■ What is required
Reproduce the listing with every "dist" replaced by "distance", leaving everything else unchanged.

begin Information supplied

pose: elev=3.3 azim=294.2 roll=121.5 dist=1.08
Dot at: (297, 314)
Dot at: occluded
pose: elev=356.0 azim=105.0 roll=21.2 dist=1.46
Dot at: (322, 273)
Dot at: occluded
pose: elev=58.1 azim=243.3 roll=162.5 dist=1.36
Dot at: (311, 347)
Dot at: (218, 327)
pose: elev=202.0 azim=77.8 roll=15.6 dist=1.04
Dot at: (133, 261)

end Information supplied

■ Written response
pose: elev=3.3 azim=294.2 roll=121.5 distance=1.08
Dot at: (297, 314)
Dot at: occluded
pose: elev=356.0 azim=105.0 roll=21.2 distance=1.46
Dot at: (322, 273)
Dot at: occluded
pose: elev=58.1 azim=243.3 roll=162.5 distance=1.36
Dot at: (311, 347)
Dot at: (218, 327)
pose: elev=202.0 azim=77.8 roll=15.6 distance=1.04
Dot at: (133, 261)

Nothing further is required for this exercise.